Exact repetition is required: output every record in full.

Stored rows:
-*-*-
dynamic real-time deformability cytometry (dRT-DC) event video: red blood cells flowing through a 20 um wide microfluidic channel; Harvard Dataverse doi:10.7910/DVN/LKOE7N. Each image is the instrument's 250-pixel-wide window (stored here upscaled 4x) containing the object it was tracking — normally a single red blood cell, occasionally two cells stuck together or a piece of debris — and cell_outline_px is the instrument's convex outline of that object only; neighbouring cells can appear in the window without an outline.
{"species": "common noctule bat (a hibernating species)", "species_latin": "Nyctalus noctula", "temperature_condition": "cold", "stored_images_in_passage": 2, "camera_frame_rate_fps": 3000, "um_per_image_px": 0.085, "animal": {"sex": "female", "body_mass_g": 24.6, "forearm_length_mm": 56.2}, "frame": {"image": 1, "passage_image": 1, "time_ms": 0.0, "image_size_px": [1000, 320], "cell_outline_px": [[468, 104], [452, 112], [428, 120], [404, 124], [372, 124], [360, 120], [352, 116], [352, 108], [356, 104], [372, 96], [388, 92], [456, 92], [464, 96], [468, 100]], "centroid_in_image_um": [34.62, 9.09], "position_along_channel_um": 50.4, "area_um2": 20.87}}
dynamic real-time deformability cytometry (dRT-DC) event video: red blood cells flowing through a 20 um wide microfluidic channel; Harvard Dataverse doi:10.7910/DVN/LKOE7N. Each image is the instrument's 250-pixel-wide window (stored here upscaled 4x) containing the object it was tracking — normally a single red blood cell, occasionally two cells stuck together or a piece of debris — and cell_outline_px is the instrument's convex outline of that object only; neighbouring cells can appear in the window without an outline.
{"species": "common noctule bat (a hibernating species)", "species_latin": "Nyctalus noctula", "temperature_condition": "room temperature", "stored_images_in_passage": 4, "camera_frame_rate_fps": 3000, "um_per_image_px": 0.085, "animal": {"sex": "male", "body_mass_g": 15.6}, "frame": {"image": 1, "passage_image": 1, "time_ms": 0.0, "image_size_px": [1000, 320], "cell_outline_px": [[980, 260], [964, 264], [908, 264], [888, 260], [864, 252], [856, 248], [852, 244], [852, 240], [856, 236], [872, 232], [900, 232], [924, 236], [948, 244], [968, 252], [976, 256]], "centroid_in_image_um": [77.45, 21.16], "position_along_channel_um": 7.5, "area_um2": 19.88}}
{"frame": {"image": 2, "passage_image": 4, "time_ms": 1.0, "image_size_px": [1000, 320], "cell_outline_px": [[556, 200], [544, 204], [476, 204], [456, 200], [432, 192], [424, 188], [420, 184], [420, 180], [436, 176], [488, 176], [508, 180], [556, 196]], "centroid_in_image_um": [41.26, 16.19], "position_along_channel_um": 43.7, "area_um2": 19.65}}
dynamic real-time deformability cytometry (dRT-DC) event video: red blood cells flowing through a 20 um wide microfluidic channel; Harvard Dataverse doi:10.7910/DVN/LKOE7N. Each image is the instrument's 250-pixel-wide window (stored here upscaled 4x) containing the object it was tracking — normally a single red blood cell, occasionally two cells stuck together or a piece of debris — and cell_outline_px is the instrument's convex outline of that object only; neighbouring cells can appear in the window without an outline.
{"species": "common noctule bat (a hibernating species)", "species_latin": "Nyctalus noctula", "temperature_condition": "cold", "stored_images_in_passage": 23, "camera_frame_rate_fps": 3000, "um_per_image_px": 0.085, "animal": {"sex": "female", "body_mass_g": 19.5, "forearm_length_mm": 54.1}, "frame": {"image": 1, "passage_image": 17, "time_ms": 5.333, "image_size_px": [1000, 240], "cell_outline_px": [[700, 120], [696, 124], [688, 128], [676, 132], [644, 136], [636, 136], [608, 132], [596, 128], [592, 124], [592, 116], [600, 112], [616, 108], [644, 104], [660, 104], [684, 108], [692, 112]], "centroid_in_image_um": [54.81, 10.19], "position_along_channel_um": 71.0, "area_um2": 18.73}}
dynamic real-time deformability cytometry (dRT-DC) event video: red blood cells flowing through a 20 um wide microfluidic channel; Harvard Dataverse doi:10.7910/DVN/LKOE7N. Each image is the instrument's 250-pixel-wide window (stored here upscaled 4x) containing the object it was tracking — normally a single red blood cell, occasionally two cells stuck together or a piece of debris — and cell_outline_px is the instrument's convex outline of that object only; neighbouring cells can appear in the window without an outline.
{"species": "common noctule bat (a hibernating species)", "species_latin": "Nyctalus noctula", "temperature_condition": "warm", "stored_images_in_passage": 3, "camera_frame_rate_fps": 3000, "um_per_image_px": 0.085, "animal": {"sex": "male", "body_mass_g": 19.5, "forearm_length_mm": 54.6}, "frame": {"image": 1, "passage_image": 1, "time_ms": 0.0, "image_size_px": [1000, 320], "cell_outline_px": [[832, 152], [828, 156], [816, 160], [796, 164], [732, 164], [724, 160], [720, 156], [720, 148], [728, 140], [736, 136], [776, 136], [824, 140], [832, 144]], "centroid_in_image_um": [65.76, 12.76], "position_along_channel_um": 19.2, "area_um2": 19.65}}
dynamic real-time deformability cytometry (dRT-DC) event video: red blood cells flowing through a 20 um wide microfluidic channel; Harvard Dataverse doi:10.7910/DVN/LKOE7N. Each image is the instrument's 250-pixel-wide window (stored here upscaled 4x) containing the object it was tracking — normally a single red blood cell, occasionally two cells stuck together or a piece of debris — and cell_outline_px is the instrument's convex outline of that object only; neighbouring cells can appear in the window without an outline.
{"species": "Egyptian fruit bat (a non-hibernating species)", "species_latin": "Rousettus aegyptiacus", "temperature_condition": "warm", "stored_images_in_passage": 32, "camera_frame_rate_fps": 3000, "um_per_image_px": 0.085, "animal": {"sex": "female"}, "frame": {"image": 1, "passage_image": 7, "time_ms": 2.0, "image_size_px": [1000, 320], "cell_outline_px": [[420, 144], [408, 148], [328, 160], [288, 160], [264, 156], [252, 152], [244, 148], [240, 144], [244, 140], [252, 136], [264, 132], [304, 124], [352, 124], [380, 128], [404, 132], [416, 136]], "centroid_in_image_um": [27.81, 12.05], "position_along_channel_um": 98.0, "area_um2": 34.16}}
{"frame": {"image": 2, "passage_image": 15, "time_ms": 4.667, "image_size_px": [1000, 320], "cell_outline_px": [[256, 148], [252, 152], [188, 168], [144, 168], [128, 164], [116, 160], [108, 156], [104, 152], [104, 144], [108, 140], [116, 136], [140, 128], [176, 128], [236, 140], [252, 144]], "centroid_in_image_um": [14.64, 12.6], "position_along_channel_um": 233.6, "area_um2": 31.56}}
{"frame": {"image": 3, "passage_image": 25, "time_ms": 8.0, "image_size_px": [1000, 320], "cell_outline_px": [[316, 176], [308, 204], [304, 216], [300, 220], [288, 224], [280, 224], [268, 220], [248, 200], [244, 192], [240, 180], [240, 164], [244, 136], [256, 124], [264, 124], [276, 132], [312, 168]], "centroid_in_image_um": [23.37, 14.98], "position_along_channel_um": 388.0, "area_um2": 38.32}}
-*-*-
Full output:
dynamic real-time deformability cytometry (dRT-DC) event video: red blood cells flowing through a 20 um wide microfluidic channel; Harvard Dataverse doi:10.7910/DVN/LKOE7N. Each image is the instrument's 250-pixel-wide window (stored here upscaled 4x) containing the object it was tracking — normally a single red blood cell, occasionally two cells stuck together or a piece of debris — and cell_outline_px is the instrument's convex outline of that object only; neighbouring cells can appear in the window without an outline.
{"species": "common noctule bat (a hibernating species)", "species_latin": "Nyctalus noctula", "temperature_condition": "cold", "stored_images_in_passage": 2, "camera_frame_rate_fps": 3000, "um_per_image_px": 0.085, "animal": {"sex": "female", "body_mass_g": 24.6, "forearm_length_mm": 56.2}, "frame": {"image": 1, "passage_image": 1, "time_ms": 0.0, "image_size_px": [1000, 320], "cell_outline_px": [[468, 104], [452, 112], [428, 120], [404, 124], [372, 124], [360, 120], [352, 116], [352, 108], [356, 104], [372, 96], [388, 92], [456, 92], [464, 96], [468, 100]], "centroid_in_image_um": [34.62, 9.09], "position_along_channel_um": 50.4, "area_um2": 20.87}}
dynamic real-time deformability cytometry (dRT-DC) event video: red blood cells flowing through a 20 um wide microfluidic channel; Harvard Dataverse doi:10.7910/DVN/LKOE7N. Each image is the instrument's 250-pixel-wide window (stored here upscaled 4x) containing the object it was tracking — normally a single red blood cell, occasionally two cells stuck together or a piece of debris — and cell_outline_px is the instrument's convex outline of that object only; neighbouring cells can appear in the window without an outline.
{"species": "common noctule bat (a hibernating species)", "species_latin": "Nyctalus noctula", "temperature_condition": "room temperature", "stored_images_in_passage": 4, "camera_frame_rate_fps": 3000, "um_per_image_px": 0.085, "animal": {"sex": "male", "body_mass_g": 15.6}, "frame": {"image": 1, "passage_image": 1, "time_ms": 0.0, "image_size_px": [1000, 320], "cell_outline_px": [[980, 260], [964, 264], [908, 264], [888, 260], [864, 252], [856, 248], [852, 244], [852, 240], [856, 236], [872, 232], [900, 232], [924, 236], [948, 244], [968, 252], [976, 256]], "centroid_in_image_um": [77.45, 21.16], "position_along_channel_um": 7.5, "area_um2": 19.88}}
{"frame": {"image": 2, "passage_image": 4, "time_ms": 1.0, "image_size_px": [1000, 320], "cell_outline_px": [[556, 200], [544, 204], [476, 204], [456, 200], [432, 192], [424, 188], [420, 184], [420, 180], [436, 176], [488, 176], [508, 180], [556, 196]], "centroid_in_image_um": [41.26, 16.19], "position_along_channel_um": 43.7, "area_um2": 19.65}}
dynamic real-time deformability cytometry (dRT-DC) event video: red blood cells flowing through a 20 um wide microfluidic channel; Harvard Dataverse doi:10.7910/DVN/LKOE7N. Each image is the instrument's 250-pixel-wide window (stored here upscaled 4x) containing the object it was tracking — normally a single red blood cell, occasionally two cells stuck together or a piece of debris — and cell_outline_px is the instrument's convex outline of that object only; neighbouring cells can appear in the window without an outline.
{"species": "common noctule bat (a hibernating species)", "species_latin": "Nyctalus noctula", "temperature_condition": "cold", "stored_images_in_passage": 23, "camera_frame_rate_fps": 3000, "um_per_image_px": 0.085, "animal": {"sex": "female", "body_mass_g": 19.5, "forearm_length_mm": 54.1}, "frame": {"image": 1, "passage_image": 17, "time_ms": 5.333, "image_size_px": [1000, 240], "cell_outline_px": [[700, 120], [696, 124], [688, 128], [676, 132], [644, 136], [636, 136], [608, 132], [596, 128], [592, 124], [592, 116], [600, 112], [616, 108], [644, 104], [660, 104], [684, 108], [692, 112]], "centroid_in_image_um": [54.81, 10.19], "position_along_channel_um": 71.0, "area_um2": 18.73}}
dynamic real-time deformability cytometry (dRT-DC) event video: red blood cells flowing through a 20 um wide microfluidic channel; Harvard Dataverse doi:10.7910/DVN/LKOE7N. Each image is the instrument's 250-pixel-wide window (stored here upscaled 4x) containing the object it was tracking — normally a single red blood cell, occasionally two cells stuck together or a piece of debris — and cell_outline_px is the instrument's convex outline of that object only; neighbouring cells can appear in the window without an outline.
{"species": "common noctule bat (a hibernating species)", "species_latin": "Nyctalus noctula", "temperature_condition": "warm", "stored_images_in_passage": 3, "camera_frame_rate_fps": 3000, "um_per_image_px": 0.085, "animal": {"sex": "male", "body_mass_g": 19.5, "forearm_length_mm": 54.6}, "frame": {"image": 1, "passage_image": 1, "time_ms": 0.0, "image_size_px": [1000, 320], "cell_outline_px": [[832, 152], [828, 156], [816, 160], [796, 164], [732, 164], [724, 160], [720, 156], [720, 148], [728, 140], [736, 136], [776, 136], [824, 140], [832, 144]], "centroid_in_image_um": [65.76, 12.76], "position_along_channel_um": 19.2, "area_um2": 19.65}}
dynamic real-time deformability cytometry (dRT-DC) event video: red blood cells flowing through a 20 um wide microfluidic channel; Harvard Dataverse doi:10.7910/DVN/LKOE7N. Each image is the instrument's 250-pixel-wide window (stored here upscaled 4x) containing the object it was tracking — normally a single red blood cell, occasionally two cells stuck together or a piece of debris — and cell_outline_px is the instrument's convex outline of that object only; neighbouring cells can appear in the window without an outline.
{"species": "Egyptian fruit bat (a non-hibernating species)", "species_latin": "Rousettus aegyptiacus", "temperature_condition": "warm", "stored_images_in_passage": 32, "camera_frame_rate_fps": 3000, "um_per_image_px": 0.085, "animal": {"sex": "female"}, "frame": {"image": 1, "passage_image": 7, "time_ms": 2.0, "image_size_px": [1000, 320], "cell_outline_px": [[420, 144], [408, 148], [328, 160], [288, 160], [264, 156], [252, 152], [244, 148], [240, 144], [244, 140], [252, 136], [264, 132], [304, 124], [352, 124], [380, 128], [404, 132], [416, 136]], "centroid_in_image_um": [27.81, 12.05], "position_along_channel_um": 98.0, "area_um2": 34.16}}
{"frame": {"image": 2, "passage_image": 15, "time_ms": 4.667, "image_size_px": [1000, 320], "cell_outline_px": [[256, 148], [252, 152], [188, 168], [144, 168], [128, 164], [116, 160], [108, 156], [104, 152], [104, 144], [108, 140], [116, 136], [140, 128], [176, 128], [236, 140], [252, 144]], "centroid_in_image_um": [14.64, 12.6], "position_along_channel_um": 233.6, "area_um2": 31.56}}
{"frame": {"image": 3, "passage_image": 25, "time_ms": 8.0, "image_size_px": [1000, 320], "cell_outline_px": [[316, 176], [308, 204], [304, 216], [300, 220], [288, 224], [280, 224], [268, 220], [248, 200], [244, 192], [240, 180], [240, 164], [244, 136], [256, 124], [264, 124], [276, 132], [312, 168]], "centroid_in_image_um": [23.37, 14.98], "position_along_channel_um": 388.0, "area_um2": 38.32}}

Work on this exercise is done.